Exercise goal: Echo the lines of the entries below word for word, starting with the line that contains "Rendered at 1241 by 1754 pixels." and going on through the line that contains "List each element's".

Information shown:
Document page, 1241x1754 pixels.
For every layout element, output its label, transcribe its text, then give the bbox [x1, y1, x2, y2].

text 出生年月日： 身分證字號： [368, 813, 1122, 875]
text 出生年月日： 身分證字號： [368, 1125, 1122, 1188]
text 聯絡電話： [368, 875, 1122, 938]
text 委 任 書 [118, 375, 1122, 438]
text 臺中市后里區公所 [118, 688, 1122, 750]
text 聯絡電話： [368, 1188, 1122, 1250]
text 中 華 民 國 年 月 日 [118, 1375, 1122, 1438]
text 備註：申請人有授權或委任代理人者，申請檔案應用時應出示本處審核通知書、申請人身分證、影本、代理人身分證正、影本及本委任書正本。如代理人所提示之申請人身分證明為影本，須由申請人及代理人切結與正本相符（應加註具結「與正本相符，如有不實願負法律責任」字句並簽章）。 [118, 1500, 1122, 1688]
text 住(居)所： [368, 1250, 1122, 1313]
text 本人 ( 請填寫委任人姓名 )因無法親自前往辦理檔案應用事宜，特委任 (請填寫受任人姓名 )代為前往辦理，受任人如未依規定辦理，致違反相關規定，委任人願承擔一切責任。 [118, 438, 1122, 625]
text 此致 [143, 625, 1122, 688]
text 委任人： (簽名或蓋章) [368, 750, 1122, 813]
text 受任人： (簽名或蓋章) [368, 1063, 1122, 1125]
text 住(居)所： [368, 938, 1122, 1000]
* * *
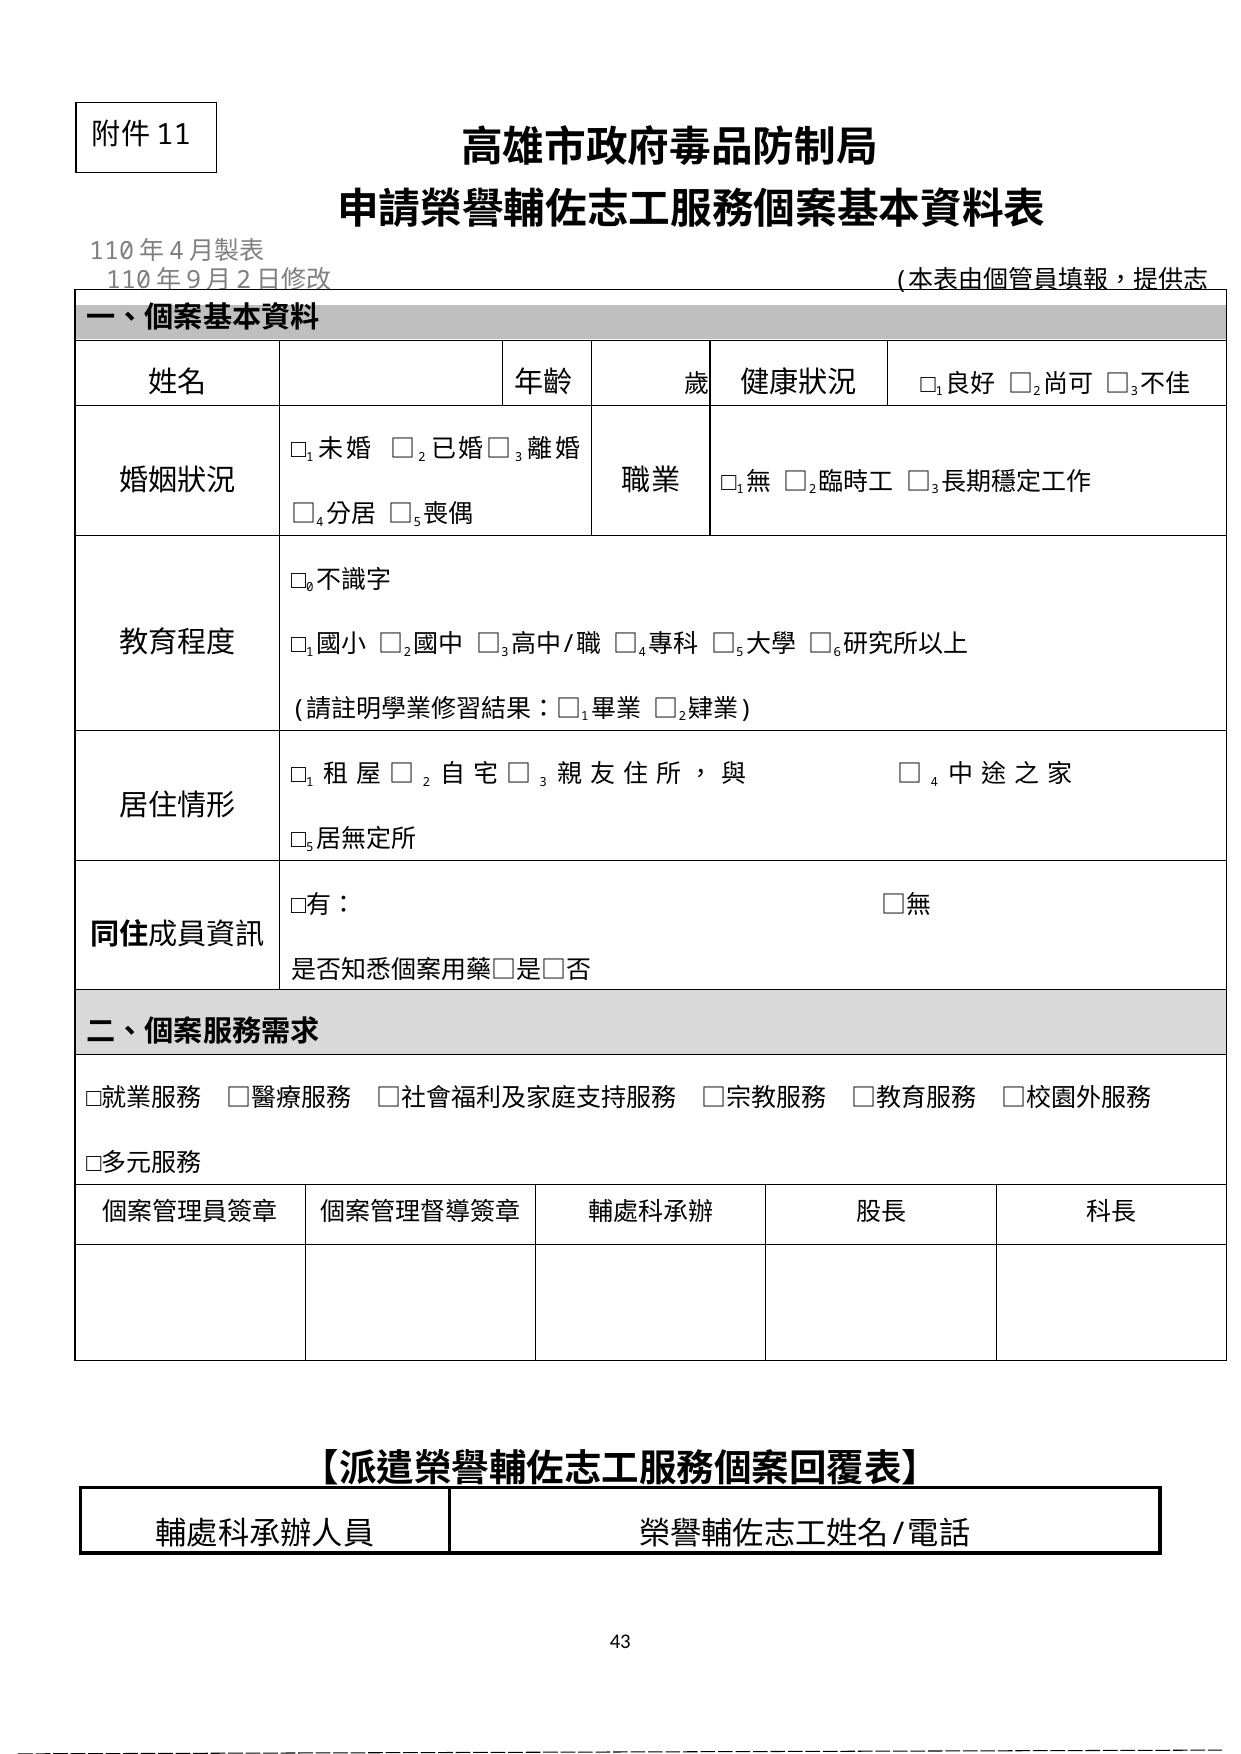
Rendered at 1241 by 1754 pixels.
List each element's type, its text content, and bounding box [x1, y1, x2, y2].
* * *
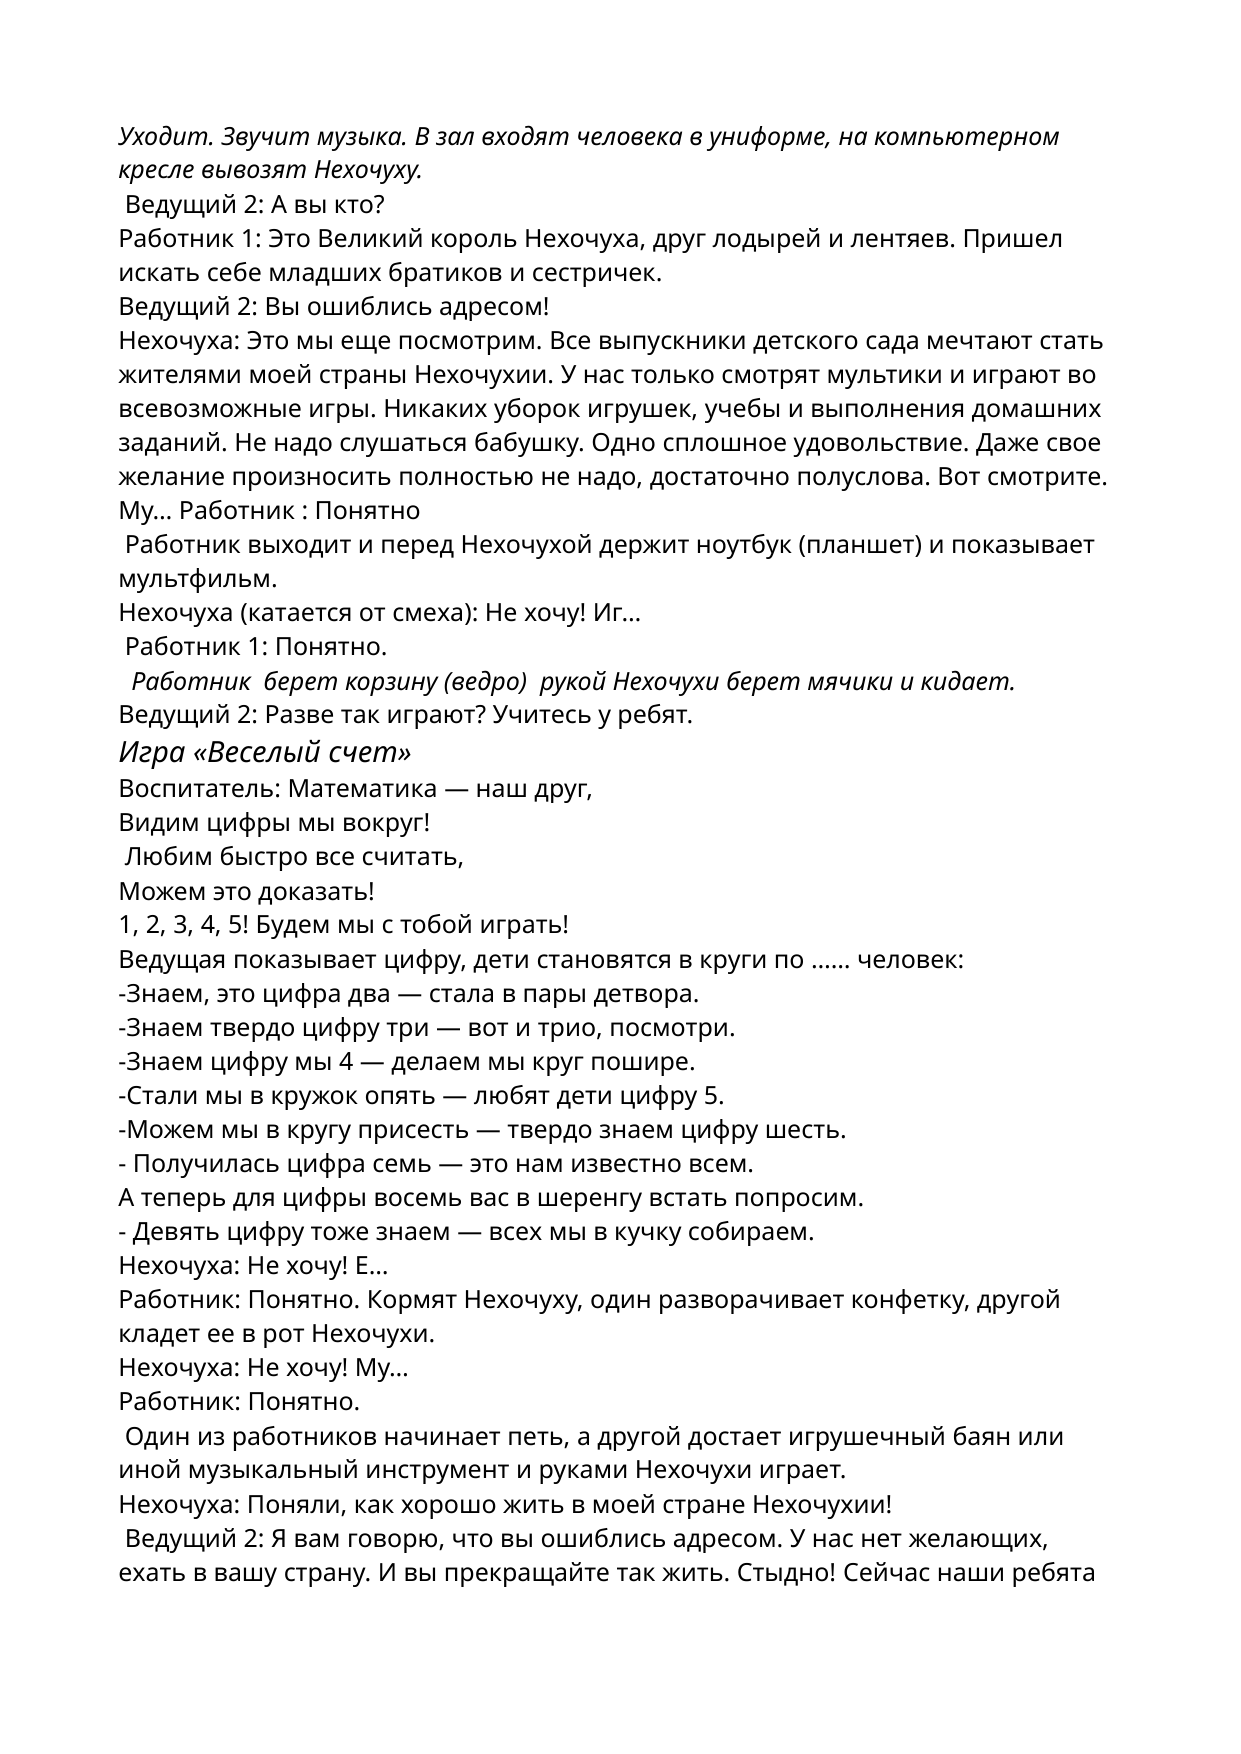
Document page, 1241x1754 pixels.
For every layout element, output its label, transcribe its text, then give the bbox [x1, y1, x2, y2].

Correct result:
Rendered at 1241 by 1754 pixels.
List each element's type, its text content, and bounding box [x1, y1, x2, y2].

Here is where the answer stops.